A crucial aspect of this challenge is establishing a link between flight delays and the frequency of takeoffs and landings. In this context, the use of random forest classification and regression models for flight delay prediction has demonstrated superior fitting accuracy and precision compared to support vector machines. The regression model, in particular, formulates a mathematical relationship between departure flights, arrival flights, and delays.

By employing clustering techniques, complex weather conditions are categorized into adverse, favorable, and normalized weather scenarios. This categorization allows for the derivation of delay profiles under each of these conditions. Subsequently, the regression model outlines the upper and lower limits of delays, along with the expected schedule structure for each weather scenario.

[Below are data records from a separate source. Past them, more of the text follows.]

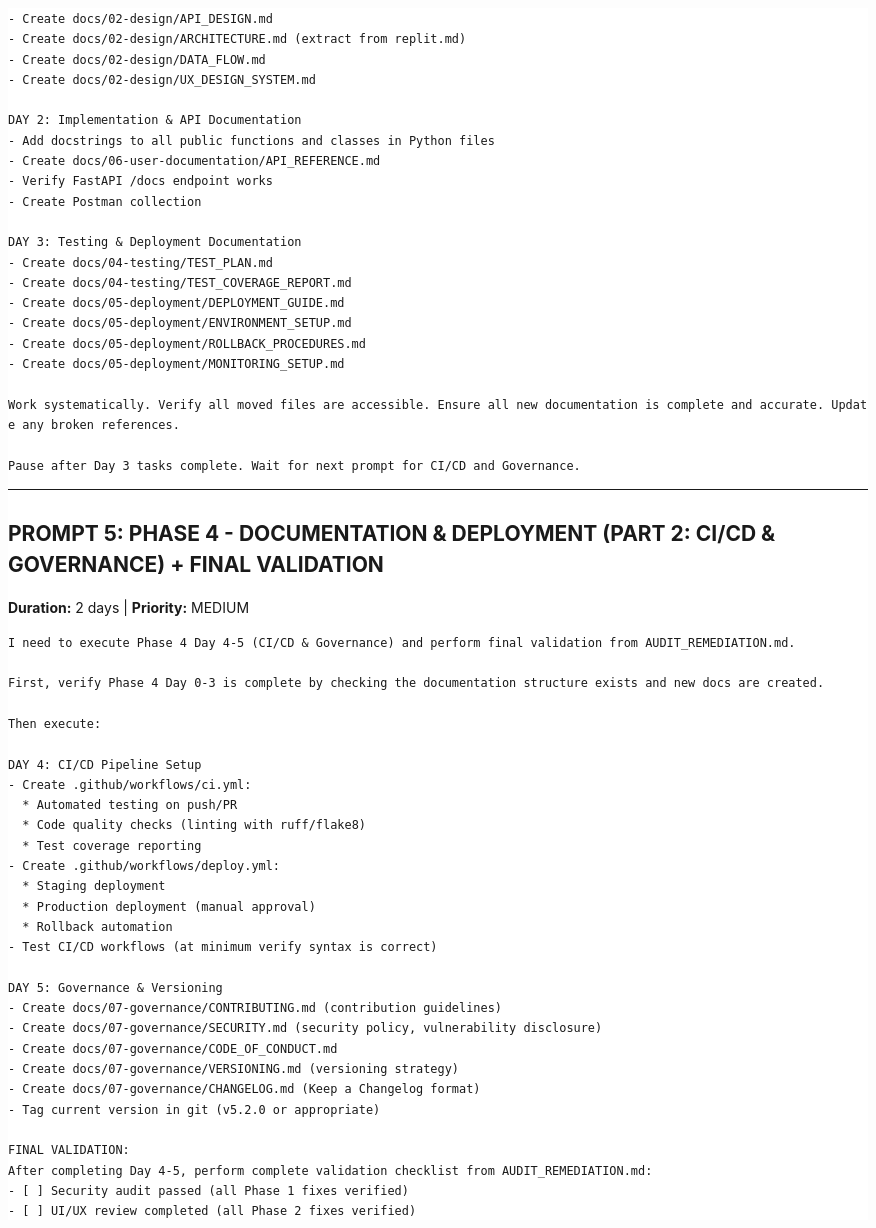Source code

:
 ```
- Create docs/02-design/API_DESIGN.md
- Create docs/02-design/ARCHITECTURE.md (extract from replit.md)
- Create docs/02-design/DATA_FLOW.md
- Create docs/02-design/UX_DESIGN_SYSTEM.md

DAY 2: Implementation & API Documentation
- Add docstrings to all public functions and classes in Python files
- Create docs/06-user-documentation/API_REFERENCE.md
- Verify FastAPI /docs endpoint works
- Create Postman collection

DAY 3: Testing & Deployment Documentation
- Create docs/04-testing/TEST_PLAN.md
- Create docs/04-testing/TEST_COVERAGE_REPORT.md
- Create docs/05-deployment/DEPLOYMENT_GUIDE.md
- Create docs/05-deployment/ENVIRONMENT_SETUP.md
- Create docs/05-deployment/ROLLBACK_PROCEDURES.md
- Create docs/05-deployment/MONITORING_SETUP.md

Work systematically. Verify all moved files are accessible. Ensure all new documentation is complete and accurate. Update any broken references.

Pause after Day 3 tasks complete. Wait for next prompt for CI/CD and Governance.
```

---

## PROMPT 5: PHASE 4 - DOCUMENTATION & DEPLOYMENT (PART 2: CI/CD & GOVERNANCE) + FINAL VALIDATION
**Duration:** 2 days | **Priority:** MEDIUM

```
I need to execute Phase 4 Day 4-5 (CI/CD & Governance) and perform final validation from AUDIT_REMEDIATION.md.

First, verify Phase 4 Day 0-3 is complete by checking the documentation structure exists and new docs are created.

Then execute:

DAY 4: CI/CD Pipeline Setup
- Create .github/workflows/ci.yml:
  * Automated testing on push/PR
  * Code quality checks (linting with ruff/flake8)
  * Test coverage reporting
- Create .github/workflows/deploy.yml:
  * Staging deployment
  * Production deployment (manual approval)
  * Rollback automation
- Test CI/CD workflows (at minimum verify syntax is correct)

DAY 5: Governance & Versioning
- Create docs/07-governance/CONTRIBUTING.md (contribution guidelines)
- Create docs/07-governance/SECURITY.md (security policy, vulnerability disclosure)
- Create docs/07-governance/CODE_OF_CONDUCT.md
- Create docs/07-governance/VERSIONING.md (versioning strategy)
- Create docs/07-governance/CHANGELOG.md (Keep a Changelog format)
- Tag current version in git (v5.2.0 or appropriate)

FINAL VALIDATION:
After completing Day 4-5, perform complete validation checklist from AUDIT_REMEDIATION.md:
- [ ] Security audit passed (all Phase 1 fixes verified)
- [ ] UI/UX review completed (all Phase 2 fixes verified)
```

However, it’s important to note that the differentiation between adverse, favorable, and normalized weather in this study is somewhat broad, based primarily on clustering results. Future research can delve deeper into refining and studying normalized weather information, thus providing a more nuanced and comprehensive basis for constructing flight schedule structures.

Looking ahead, in a stable operational environment, more detailed delay predictions and capacity profile constructions can be achieved through refined weather clustering. This enhancement will enable the determination of reasonable daily flight levels for airports across different flight seasons. Such advancements would be invaluable in assisting schedule management for authorities and air traffic flow management during various strategic and tactical periods. Additionally, it provides airlines and airports with detailed decision-making information for assessing delay risks, allocating capacity and resources, and adjusting schedule arrangements.

Overall, this approach lays a refined and comprehensive foundation for future research, significantly aiding in the effective management of flight schedules, air traffic flow, and resource allocation. It holds particular promise in assessing and mitigating delay risks and in adjusting schedules to optimize operational efficiency.